Department of Ecology and Evolutionary Biology, University of Connecticut, Storrs, CT, USA.
Ann Bot. 2018 Mar 5;121(3):549-560. doi: 10.1093/aob/mcx171.
Much of morphological evolution in flowers has arisen from pollinator-mediated selection, often manifest as a match between the length of the pollinator's proboscis and the depth of tubular corollas or spurs. We investigate development, growth and homology of the unique nectar tube of Pelargonium, frequently described as 'a spur adnate to the pedicel'.
We focused on two species. The nectar tube of P. ionidiflorum is three times longer than that of P. odoratissimum. Light and scanning electron microscopy were carried out, and daily growth measurements were used to compare nectar tube development and vascular patterns.
Nectar tubes in both species are initiated centripetally to the dorsal sepal in a space created by lateral displacement of two antepetalous stamens. The cavity deepens through subsequent intercalary growth of the receptacle that proceeds at the same rate in both species until tubes reach approx. 10 mm in length. Differences in final nectar tube lengths arise via an increase in the rate and duration of growth of the receptacle that begins just before anthesis (floral opening) and continues for several days past anthesis in P. ionidiflorum but does not occur in P. odoratissimum. Epidermal cells of the dorsal surface of the nectar tube in P. ionidiflorum are approx. 1.6 times longer than those in P. odoratissimum. Histological sections show no evidence that the nectar tube is a spur that became evolutionarily fused to the pedicel.
Nectar tubes in Pelargonium are localized cavities that form in the receptacle via intercalary growth. Differences in the rate and duration of growth just prior to and following anthesis underlie differences in final tube lengths.
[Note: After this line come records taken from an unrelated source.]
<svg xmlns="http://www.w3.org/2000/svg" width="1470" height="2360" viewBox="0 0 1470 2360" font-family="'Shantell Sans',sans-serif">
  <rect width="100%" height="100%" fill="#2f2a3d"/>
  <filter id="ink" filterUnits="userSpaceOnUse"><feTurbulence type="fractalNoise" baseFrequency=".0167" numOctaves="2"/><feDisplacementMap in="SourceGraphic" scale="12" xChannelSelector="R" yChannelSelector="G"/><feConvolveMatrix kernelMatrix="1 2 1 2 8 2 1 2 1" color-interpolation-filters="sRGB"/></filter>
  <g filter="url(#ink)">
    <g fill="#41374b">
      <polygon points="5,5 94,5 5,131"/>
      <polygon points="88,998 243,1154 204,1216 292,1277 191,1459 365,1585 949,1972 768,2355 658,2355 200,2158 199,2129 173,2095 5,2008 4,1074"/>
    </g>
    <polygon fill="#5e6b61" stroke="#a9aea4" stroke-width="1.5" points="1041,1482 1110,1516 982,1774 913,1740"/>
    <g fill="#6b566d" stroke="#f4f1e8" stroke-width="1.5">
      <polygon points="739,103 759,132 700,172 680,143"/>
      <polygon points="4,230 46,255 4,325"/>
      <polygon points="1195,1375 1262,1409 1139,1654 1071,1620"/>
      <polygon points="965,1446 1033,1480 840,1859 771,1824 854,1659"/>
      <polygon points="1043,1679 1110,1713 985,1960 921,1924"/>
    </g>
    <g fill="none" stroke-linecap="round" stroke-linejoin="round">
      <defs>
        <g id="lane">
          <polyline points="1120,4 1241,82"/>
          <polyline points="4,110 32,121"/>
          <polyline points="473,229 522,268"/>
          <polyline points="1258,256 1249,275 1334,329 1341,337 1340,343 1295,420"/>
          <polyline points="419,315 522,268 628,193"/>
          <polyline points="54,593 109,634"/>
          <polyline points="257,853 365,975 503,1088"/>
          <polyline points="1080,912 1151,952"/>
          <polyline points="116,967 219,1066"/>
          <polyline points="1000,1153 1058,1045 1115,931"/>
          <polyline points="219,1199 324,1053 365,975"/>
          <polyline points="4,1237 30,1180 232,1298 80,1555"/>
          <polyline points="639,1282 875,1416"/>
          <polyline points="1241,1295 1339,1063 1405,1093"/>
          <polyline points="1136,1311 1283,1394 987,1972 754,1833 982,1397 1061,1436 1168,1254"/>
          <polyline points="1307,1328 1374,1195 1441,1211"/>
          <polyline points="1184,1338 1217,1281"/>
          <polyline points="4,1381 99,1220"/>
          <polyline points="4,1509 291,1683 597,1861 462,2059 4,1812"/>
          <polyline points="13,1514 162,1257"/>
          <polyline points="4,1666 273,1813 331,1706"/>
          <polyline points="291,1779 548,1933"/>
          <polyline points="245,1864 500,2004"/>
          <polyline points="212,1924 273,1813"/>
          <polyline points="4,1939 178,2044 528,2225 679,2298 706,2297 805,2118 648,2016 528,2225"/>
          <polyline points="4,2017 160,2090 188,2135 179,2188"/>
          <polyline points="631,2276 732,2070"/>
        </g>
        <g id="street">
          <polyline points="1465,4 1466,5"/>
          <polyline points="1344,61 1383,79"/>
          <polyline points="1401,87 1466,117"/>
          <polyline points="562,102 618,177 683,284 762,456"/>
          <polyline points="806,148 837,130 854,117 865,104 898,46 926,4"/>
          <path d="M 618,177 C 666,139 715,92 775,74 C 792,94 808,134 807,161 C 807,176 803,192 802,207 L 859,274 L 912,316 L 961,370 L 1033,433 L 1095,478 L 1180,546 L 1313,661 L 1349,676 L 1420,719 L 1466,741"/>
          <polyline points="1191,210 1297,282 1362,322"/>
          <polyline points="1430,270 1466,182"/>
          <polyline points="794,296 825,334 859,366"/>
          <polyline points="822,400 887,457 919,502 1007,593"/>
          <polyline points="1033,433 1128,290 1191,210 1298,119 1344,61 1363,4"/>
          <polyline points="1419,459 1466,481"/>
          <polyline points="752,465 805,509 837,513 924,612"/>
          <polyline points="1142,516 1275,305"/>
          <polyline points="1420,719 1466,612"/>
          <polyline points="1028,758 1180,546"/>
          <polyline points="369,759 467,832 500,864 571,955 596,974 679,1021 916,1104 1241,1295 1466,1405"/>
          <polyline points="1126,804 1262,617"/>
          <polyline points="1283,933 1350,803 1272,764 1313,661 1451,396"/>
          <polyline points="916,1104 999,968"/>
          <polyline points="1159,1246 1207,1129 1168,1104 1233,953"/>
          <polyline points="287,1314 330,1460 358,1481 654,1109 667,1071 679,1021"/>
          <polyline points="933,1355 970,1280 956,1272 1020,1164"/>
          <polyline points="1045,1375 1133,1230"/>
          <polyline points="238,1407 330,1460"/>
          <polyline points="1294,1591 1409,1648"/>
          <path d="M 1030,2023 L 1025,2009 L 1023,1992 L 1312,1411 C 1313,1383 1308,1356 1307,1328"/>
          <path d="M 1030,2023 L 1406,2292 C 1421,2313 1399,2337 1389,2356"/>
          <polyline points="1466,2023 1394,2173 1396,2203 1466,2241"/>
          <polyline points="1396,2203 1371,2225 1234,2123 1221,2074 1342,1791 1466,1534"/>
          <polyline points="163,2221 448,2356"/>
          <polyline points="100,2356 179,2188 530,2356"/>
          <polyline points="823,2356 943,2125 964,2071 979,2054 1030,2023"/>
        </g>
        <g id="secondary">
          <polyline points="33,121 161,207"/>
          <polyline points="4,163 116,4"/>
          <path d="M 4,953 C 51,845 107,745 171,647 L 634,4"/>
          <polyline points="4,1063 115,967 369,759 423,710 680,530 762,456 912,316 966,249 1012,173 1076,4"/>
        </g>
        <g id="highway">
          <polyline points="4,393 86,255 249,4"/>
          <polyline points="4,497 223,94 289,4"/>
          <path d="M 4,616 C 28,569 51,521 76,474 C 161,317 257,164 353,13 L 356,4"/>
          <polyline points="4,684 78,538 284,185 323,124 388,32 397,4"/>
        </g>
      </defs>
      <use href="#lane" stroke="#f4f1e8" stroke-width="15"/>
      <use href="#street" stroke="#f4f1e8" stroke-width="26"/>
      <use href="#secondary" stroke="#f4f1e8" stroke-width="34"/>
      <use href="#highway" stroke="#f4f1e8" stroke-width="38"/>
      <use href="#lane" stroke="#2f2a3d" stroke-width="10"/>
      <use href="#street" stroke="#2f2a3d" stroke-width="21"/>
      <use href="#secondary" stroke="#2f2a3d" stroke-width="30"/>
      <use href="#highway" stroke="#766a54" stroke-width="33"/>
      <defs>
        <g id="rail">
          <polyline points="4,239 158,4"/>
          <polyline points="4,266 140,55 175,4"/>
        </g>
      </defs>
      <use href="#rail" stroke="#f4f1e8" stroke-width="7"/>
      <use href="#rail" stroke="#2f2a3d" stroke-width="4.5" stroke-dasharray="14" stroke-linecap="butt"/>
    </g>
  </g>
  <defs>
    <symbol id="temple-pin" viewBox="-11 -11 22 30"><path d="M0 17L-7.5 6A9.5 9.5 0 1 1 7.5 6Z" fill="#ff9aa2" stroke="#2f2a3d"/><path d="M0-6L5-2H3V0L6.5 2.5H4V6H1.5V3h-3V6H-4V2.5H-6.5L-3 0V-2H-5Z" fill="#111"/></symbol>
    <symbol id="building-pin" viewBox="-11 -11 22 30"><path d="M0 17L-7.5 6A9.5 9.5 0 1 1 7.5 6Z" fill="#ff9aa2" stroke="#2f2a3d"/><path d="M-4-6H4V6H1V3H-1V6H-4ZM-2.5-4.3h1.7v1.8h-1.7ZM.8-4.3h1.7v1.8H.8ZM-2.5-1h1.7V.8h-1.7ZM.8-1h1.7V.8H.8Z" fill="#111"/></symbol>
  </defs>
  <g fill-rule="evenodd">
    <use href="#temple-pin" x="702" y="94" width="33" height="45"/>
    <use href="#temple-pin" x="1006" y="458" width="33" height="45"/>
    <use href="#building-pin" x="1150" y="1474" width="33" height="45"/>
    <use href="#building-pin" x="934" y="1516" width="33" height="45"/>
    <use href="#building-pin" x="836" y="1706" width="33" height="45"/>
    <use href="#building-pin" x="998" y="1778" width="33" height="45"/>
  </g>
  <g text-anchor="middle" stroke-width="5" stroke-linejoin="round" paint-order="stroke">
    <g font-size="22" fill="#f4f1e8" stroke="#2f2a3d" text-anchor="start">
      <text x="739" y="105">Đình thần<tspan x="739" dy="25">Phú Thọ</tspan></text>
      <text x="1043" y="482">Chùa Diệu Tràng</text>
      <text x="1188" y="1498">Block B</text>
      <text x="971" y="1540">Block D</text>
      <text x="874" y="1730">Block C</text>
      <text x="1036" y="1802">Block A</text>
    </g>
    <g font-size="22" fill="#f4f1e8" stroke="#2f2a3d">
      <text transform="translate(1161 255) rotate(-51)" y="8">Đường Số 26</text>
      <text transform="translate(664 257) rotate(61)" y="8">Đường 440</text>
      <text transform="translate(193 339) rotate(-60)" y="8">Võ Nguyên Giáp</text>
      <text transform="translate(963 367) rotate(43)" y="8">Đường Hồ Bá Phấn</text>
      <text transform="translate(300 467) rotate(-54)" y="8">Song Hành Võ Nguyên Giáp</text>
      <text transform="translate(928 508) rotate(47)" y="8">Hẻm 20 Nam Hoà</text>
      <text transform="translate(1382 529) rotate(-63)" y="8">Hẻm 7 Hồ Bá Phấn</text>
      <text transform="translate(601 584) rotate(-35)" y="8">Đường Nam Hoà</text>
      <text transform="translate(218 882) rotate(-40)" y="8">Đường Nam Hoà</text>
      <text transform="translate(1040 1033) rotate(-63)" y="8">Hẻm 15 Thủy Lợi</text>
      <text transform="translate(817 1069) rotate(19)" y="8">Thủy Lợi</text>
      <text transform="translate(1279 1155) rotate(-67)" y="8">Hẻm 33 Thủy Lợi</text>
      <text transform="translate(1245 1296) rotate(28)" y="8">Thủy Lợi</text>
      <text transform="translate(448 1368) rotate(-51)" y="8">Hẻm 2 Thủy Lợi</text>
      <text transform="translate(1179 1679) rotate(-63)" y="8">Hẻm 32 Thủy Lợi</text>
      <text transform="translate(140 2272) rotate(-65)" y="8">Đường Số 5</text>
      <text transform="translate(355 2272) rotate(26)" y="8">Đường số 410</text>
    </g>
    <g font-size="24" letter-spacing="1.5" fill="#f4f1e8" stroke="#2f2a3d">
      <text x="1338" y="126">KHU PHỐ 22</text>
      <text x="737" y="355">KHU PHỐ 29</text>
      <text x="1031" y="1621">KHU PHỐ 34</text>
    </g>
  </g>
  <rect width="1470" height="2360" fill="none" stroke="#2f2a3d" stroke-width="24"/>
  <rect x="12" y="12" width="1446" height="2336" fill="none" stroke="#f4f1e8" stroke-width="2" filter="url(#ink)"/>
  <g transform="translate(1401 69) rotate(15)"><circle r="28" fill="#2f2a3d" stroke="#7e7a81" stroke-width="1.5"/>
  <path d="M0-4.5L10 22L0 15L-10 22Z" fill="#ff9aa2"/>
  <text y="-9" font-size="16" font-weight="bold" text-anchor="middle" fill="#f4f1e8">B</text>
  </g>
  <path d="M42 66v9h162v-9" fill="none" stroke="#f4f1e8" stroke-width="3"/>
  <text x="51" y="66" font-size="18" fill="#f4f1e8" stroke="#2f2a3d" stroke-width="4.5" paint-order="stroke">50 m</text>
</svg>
Because differences in cell lengths do not fully account for differences in nectar tube lengths, evolutionary diversification must involve changes in both cell cycle and cell expansion.
花部形态的进化在很大程度上是由传粉者介导的选择引起的,通常表现为传粉者的喙长与管状花冠或距的深度之间的匹配。我们研究了天竺葵属特有的蜜腺管的发育、生长和同源性,该蜜腺管常被描述为“附生于花梗的距”。
我们专注于两个物种。香叶天竺葵的蜜腺管比香叶天竺葵长三倍。进行了光镜和扫描电子显微镜观察,并进行了每日生长测量,以比较蜜腺管的发育和脉管模式。
在两个物种中,蜜腺管都是从背萼的向心方向开始发育的,在两个侧生雄蕊侧向位移形成的空间中。随着受体的居间生长,腔加深,两个物种的生长速度相同,直到管长达到约 10 毫米。最终蜜腺管长度的差异是通过增加受体的生长速度和持续时间产生的,这种生长在开花(花开放)前开始,并在香叶天竺葵中持续数天,但在香叶天竺葵中不会发生。香叶天竺葵蜜腺管背表面的表皮细胞比香叶天竺葵长约 1.6 倍。组织切片显示没有证据表明蜜腺管是一个距,它在进化上与花梗融合在一起。
天竺葵的蜜腺管是通过居间生长在受体中形成的局部腔。在开花前后的生长速度和持续时间的差异是最终管长差异的基础。由于细胞长度的差异不能完全解释蜜腺管长度的差异,进化多样化必须涉及细胞周期和细胞扩张的变化。